** Problem requirements **
In the entries that follow, the first line to write out is the one containing "left shoulder: (157, 226)", and the last is the one containing "left eye: (268, 155)". Reproduce that stretch exactly, with nothing before or after it.

____ Data excerpts

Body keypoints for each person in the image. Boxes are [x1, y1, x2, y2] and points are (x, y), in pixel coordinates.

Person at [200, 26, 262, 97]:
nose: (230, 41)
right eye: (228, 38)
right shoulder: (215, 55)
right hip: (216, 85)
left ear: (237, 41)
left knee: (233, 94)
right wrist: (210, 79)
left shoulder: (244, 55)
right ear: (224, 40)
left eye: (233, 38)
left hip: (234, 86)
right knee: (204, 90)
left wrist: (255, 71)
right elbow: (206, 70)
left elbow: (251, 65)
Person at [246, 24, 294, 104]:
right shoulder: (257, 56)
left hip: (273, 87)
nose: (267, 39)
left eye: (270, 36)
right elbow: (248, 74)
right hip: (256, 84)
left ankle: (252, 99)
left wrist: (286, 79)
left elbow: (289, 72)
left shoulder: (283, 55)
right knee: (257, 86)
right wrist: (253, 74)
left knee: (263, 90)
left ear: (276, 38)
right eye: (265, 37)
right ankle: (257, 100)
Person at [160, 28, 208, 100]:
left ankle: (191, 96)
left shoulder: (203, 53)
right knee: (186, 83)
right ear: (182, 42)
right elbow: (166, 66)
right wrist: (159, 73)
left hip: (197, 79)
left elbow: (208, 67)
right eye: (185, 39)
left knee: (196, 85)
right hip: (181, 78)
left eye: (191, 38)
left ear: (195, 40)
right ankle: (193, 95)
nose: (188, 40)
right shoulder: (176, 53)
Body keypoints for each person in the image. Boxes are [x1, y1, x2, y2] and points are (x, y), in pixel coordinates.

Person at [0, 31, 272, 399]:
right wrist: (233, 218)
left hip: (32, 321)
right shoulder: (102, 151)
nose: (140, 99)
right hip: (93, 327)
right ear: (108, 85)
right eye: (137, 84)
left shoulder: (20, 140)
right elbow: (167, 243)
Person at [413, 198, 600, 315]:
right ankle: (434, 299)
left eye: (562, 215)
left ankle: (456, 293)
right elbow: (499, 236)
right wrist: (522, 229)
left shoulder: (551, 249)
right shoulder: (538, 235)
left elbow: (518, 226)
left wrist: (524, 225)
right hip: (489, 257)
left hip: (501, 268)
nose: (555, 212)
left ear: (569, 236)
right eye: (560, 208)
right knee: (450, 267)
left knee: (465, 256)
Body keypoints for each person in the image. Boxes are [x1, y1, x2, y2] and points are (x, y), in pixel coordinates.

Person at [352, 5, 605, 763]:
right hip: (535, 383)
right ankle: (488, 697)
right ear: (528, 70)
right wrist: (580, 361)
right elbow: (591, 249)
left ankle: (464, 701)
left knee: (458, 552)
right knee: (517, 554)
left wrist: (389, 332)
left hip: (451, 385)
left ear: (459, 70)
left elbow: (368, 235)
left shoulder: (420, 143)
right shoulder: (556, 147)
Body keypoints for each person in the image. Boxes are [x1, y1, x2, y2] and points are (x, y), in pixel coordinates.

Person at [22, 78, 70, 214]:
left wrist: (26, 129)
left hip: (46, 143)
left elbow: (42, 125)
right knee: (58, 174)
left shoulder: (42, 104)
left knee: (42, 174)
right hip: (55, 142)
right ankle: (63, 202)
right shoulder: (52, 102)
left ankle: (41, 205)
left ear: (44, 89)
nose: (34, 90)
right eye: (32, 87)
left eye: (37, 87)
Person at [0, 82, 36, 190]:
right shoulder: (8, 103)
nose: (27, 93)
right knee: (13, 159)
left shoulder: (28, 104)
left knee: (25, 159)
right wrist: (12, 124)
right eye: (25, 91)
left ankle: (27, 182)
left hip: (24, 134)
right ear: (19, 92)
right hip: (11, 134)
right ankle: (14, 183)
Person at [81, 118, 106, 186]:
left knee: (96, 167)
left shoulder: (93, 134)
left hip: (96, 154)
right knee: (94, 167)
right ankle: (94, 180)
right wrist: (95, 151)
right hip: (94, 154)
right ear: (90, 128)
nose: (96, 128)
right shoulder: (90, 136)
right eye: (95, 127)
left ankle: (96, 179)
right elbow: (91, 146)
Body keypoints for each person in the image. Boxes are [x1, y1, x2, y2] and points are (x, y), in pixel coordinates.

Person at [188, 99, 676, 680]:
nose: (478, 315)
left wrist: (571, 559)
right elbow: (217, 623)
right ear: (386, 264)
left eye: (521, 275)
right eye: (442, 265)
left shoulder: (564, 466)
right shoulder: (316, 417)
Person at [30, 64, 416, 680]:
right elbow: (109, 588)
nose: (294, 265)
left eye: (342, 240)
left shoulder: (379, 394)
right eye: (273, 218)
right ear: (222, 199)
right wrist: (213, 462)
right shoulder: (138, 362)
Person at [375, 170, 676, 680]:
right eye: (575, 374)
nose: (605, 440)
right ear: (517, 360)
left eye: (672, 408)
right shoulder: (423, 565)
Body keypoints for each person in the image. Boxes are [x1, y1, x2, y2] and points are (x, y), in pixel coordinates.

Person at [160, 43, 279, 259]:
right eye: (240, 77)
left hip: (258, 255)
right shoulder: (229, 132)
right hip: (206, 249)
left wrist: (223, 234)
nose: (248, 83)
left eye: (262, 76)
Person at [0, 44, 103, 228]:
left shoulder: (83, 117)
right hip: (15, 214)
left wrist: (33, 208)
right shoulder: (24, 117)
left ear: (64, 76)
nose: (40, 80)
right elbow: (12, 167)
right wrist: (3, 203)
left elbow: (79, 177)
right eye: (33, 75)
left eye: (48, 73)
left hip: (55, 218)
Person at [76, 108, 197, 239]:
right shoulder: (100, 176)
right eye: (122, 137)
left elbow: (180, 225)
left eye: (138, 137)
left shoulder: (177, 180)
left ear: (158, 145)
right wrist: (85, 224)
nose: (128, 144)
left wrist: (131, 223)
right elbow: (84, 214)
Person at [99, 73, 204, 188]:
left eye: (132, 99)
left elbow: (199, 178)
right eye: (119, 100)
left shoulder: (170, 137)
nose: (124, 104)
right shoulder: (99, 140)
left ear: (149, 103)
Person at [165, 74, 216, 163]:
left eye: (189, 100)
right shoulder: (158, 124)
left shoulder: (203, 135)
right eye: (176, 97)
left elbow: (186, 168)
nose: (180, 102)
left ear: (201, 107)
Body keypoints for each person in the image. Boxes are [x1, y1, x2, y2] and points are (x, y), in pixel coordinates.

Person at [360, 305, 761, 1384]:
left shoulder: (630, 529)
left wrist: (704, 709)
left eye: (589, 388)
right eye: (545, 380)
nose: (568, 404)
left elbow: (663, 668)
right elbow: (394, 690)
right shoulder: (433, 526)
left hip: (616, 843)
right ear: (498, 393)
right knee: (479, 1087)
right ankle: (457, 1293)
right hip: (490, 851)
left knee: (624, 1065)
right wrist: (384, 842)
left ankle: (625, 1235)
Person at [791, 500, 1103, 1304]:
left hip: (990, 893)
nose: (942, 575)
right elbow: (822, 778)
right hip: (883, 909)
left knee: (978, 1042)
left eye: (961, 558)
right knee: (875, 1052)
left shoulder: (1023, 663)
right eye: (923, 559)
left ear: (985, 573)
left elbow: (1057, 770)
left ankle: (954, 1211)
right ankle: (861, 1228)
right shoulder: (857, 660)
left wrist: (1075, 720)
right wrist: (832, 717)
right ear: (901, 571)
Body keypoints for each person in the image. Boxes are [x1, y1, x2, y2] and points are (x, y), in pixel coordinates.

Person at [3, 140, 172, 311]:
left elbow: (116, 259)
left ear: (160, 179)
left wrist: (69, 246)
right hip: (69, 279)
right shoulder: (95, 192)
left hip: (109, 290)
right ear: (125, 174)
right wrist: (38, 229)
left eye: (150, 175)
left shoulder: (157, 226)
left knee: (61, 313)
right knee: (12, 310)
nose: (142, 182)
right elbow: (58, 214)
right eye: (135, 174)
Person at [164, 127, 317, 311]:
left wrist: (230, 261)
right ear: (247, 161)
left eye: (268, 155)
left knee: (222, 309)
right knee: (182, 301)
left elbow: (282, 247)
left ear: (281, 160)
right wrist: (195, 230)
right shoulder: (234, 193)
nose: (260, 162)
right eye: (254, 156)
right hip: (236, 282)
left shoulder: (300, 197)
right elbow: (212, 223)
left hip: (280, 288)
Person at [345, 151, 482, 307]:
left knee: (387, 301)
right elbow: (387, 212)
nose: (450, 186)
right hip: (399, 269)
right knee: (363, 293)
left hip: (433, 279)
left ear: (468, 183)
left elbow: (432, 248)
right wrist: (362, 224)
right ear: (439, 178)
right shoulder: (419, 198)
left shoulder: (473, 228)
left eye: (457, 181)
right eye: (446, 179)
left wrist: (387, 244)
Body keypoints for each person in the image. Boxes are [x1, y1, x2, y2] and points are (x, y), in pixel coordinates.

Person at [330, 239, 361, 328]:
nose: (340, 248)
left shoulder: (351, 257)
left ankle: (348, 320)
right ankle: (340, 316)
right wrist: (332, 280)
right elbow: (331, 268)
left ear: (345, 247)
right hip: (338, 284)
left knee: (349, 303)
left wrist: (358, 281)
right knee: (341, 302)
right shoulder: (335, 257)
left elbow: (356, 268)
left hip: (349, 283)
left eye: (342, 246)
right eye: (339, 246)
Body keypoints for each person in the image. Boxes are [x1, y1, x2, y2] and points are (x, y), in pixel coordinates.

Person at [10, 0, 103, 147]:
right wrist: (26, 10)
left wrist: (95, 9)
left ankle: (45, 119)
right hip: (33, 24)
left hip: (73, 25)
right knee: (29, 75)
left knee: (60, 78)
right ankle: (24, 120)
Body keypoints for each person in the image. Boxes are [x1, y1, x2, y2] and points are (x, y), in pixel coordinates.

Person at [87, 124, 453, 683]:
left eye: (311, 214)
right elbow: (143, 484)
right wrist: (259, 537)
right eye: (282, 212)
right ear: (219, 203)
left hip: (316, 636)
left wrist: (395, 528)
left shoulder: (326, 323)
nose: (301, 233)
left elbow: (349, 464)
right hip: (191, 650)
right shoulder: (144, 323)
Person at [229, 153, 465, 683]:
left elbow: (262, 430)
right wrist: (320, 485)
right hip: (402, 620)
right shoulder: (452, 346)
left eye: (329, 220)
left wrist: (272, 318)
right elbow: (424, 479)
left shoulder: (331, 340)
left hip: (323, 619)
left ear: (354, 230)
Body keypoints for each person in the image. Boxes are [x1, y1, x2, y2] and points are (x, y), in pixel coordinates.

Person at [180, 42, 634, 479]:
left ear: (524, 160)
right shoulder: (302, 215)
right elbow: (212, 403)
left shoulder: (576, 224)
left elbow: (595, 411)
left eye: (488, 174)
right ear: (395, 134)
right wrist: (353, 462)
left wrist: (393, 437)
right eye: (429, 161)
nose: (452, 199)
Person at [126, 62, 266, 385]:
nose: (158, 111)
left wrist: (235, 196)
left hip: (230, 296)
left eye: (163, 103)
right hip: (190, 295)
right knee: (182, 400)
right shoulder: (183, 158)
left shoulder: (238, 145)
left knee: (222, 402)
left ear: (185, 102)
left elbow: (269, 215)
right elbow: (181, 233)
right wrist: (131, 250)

________

** Solution to this problem **
left shoulder: (157, 226)
left knee: (61, 313)
right knee: (12, 310)
nose: (142, 182)
right elbow: (58, 214)
right eye: (135, 174)
Person at [164, 127, 317, 311]:
left wrist: (230, 261)
right ear: (247, 161)
left eye: (268, 155)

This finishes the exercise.